Rembrandt, Isaak e Rebekka (1665-1669)

Tutto Rembrandt

Francesco Stocchi

Gli olandesi celebrano il loro artista simbolo con una mostra grandiosa che si fa beffa della tradizione

A 350 anni dalla morte di Rembrandt, l’Olanda celebra “l’anno di Rembrandt” organizzando un susseguirsi di mostre ed eventi speciali che onorano questo grandissimo, prolifico e ingordo artista.

Messe da parte questioni di gusto e di stile, gli olandesi mai risultano banali o gretti quando si presentano le condizioni per proporre modelli innovativi, per osare, facendosi beffa della tradizione. Non intimoriti dal peso di una grande storia culturale, prediligono una concezione della storia in modalità evolutiva, come custode del fuoco, non culto delle ceneri, per usare una felice definizione di Mahler.
------------------------------------------------------------------------
** CONSEGNA **
Nell'estratto fornito, a quanti anni dalla morte di Rembrandt l'Olanda celebra il suo artista? L'elenco che segue non ha alcun rapporto con l'estratto fornito.

** DATI FORNITI **
------------------------------------------------------------------------
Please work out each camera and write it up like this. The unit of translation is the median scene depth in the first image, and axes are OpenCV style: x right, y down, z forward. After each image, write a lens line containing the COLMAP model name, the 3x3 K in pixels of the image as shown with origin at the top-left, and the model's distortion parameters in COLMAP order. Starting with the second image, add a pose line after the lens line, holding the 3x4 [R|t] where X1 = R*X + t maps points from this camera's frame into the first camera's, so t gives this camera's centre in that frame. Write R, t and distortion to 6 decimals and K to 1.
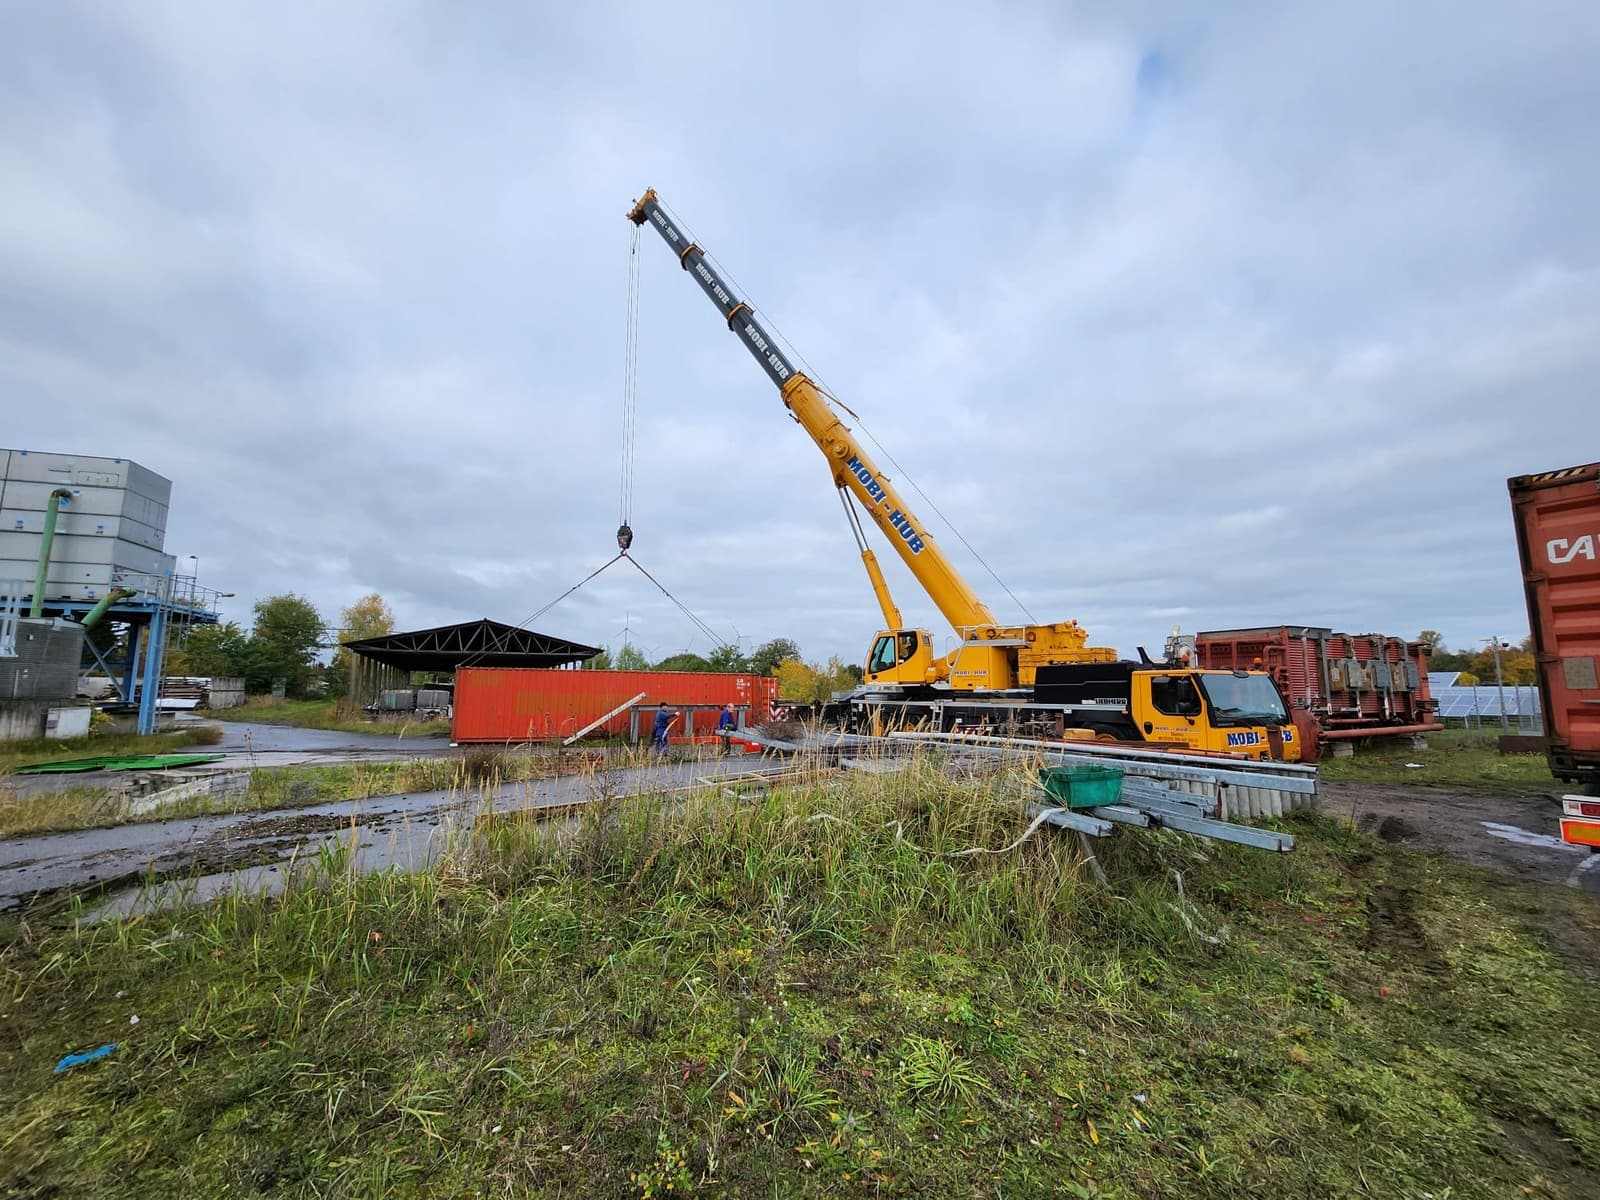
lens RADIAL K [[651.6, 0, 800.0], [0, 651.6, 600.0], [0, 0, 1]] dist [-0.003093, -0.001081]
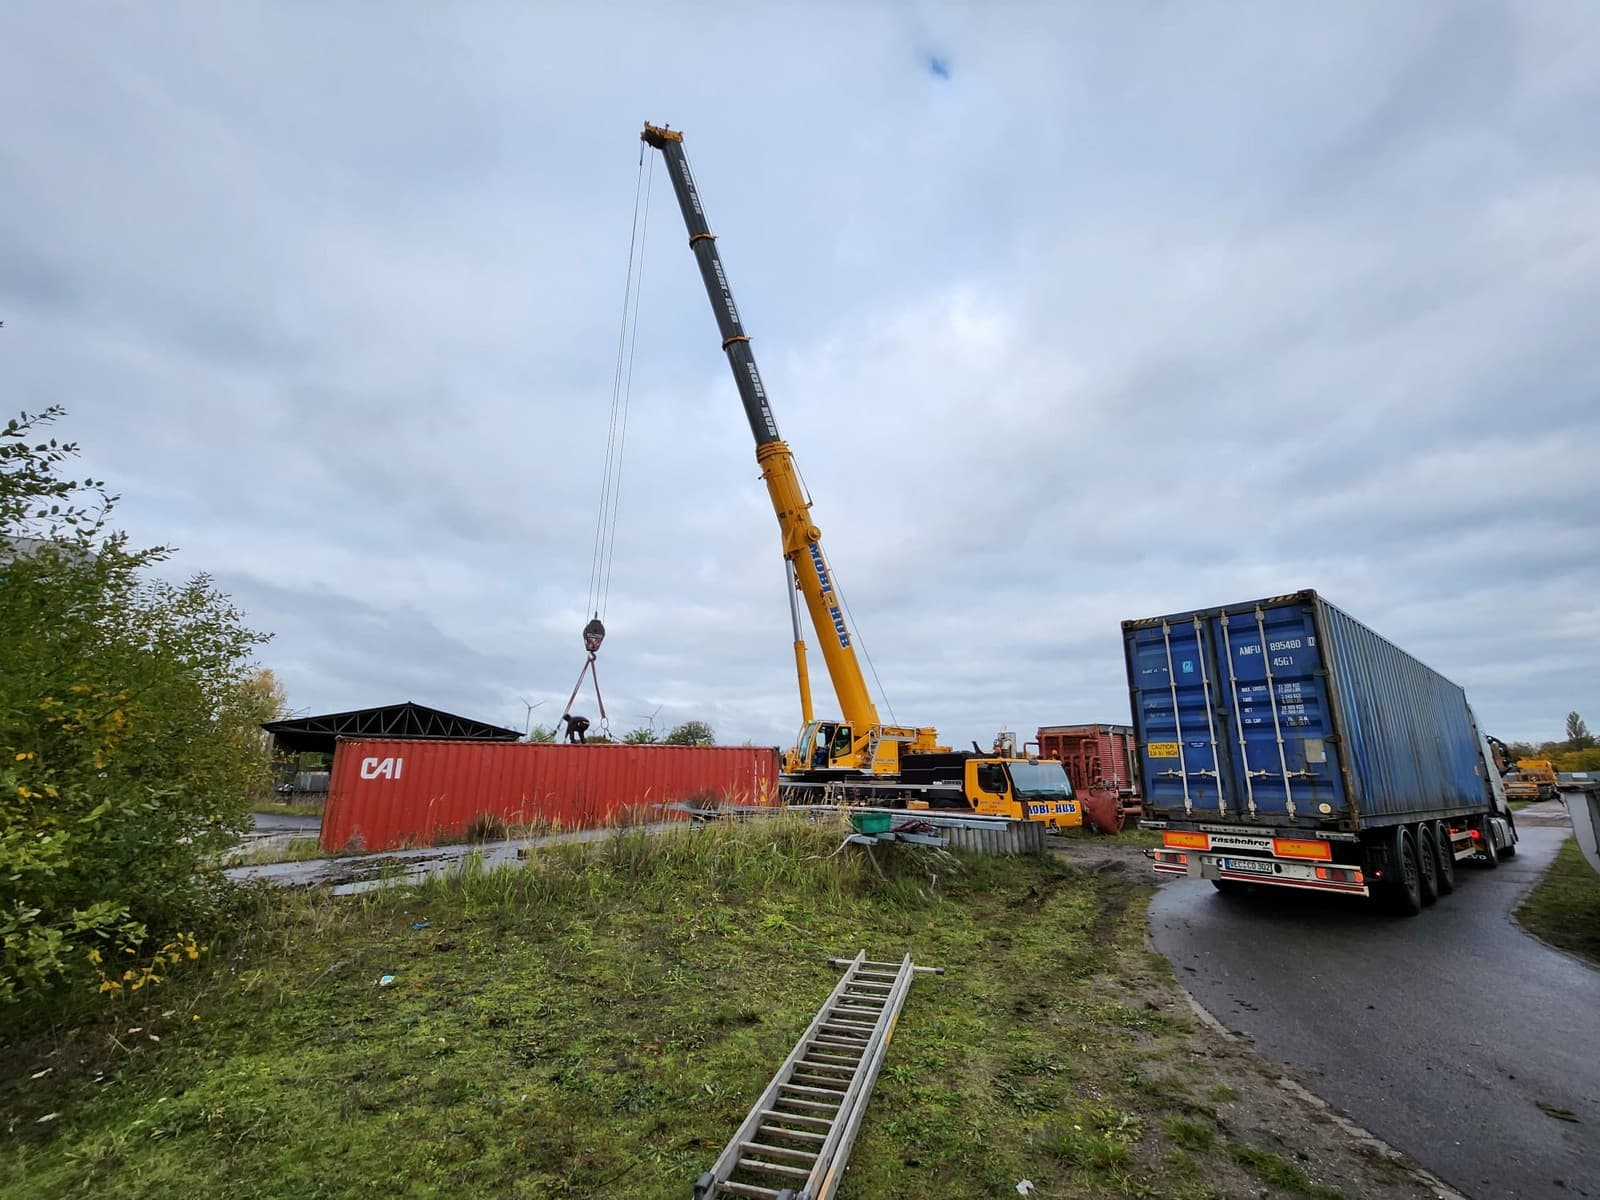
------------------------------------------------------------------------
** SOLUZIONE SCRITTA **
A 350 anni dalla sua morte.